Von Seite der Kommission wird bemerkt, daß Johann Duschek der Gerichtscommission sehr nahe stand, und deßen ungeachtet von der behaupteten übelriechenden Ausdünstung nichts bemerkt wurde, und daß auch die Klägerin dem Geklagten knapp zur Seite stand, ohne durch eine derlei Ausdünstung belästiget zu werden.

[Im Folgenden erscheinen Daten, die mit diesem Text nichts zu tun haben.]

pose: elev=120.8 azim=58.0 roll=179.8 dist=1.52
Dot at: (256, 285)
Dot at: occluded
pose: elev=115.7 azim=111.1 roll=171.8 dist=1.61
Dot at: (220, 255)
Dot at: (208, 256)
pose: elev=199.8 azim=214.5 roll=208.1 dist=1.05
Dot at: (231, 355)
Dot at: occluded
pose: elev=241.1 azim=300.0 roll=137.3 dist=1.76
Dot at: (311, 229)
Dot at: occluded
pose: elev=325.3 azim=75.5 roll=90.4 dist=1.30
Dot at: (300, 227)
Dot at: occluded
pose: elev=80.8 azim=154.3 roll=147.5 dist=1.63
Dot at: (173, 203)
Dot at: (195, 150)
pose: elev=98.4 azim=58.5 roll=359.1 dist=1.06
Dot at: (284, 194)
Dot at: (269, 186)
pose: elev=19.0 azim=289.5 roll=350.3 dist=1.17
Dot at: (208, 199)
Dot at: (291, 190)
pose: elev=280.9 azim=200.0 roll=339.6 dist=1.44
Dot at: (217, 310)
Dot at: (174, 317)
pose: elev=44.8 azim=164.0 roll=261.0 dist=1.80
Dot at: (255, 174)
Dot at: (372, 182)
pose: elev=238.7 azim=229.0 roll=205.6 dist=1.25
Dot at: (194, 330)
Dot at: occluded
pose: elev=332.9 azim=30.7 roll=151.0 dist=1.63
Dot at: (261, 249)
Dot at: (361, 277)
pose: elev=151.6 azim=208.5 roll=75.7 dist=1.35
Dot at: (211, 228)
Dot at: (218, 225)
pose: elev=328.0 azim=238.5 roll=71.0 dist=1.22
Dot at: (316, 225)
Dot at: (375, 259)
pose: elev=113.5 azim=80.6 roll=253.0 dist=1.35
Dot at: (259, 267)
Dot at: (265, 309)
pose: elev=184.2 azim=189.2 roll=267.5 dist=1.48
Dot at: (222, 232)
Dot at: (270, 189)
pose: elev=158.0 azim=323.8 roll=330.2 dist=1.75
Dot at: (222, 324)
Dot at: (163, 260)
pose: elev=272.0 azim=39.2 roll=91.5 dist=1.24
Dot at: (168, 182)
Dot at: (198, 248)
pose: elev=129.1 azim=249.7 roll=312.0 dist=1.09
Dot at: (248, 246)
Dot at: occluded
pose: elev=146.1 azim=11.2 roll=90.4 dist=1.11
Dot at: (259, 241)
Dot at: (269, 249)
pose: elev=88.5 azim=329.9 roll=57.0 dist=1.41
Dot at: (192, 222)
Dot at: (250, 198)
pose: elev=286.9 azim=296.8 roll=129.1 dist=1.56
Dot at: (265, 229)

ein zu freizügiger Kleidungsstil…

Am 18. November 1776 erschienen Klara Freiin von Summerau und Gottfried Freiherr von Summerau vor dem Wiener Konsistorialgericht. Die Ehefrau äußerte, dass derzeit eine zusammenwohnung nicht friedlich seyn dürfte und verlangte, für eine bestimmte Zeit ihrem Ehemann den Zutritt zur Wohnung zu verbieten und getrennt leben zu dürfen. Als Gründe für die „Toleranz“ – wie der Zeitraum der Trennung bezeichnet wurde – gab Klara Freiin von Summerau folgendes an:

ihr gemahl habe sie jederzeit hart gehalten, verschiedene gefährliche trohungen gemacht, sein ganzes betragen wäre sehr unanständig, er halte sich in wäsch und kleidung unrein, wär vorhin öfters über nacht auf verdächtigen gründen geblieben, gehe zu haus vor den kindern und domestiquen im blossen hemd herum, gebe diesen üble beyspile, begehr in ipso actu conjugale ausschweifungen.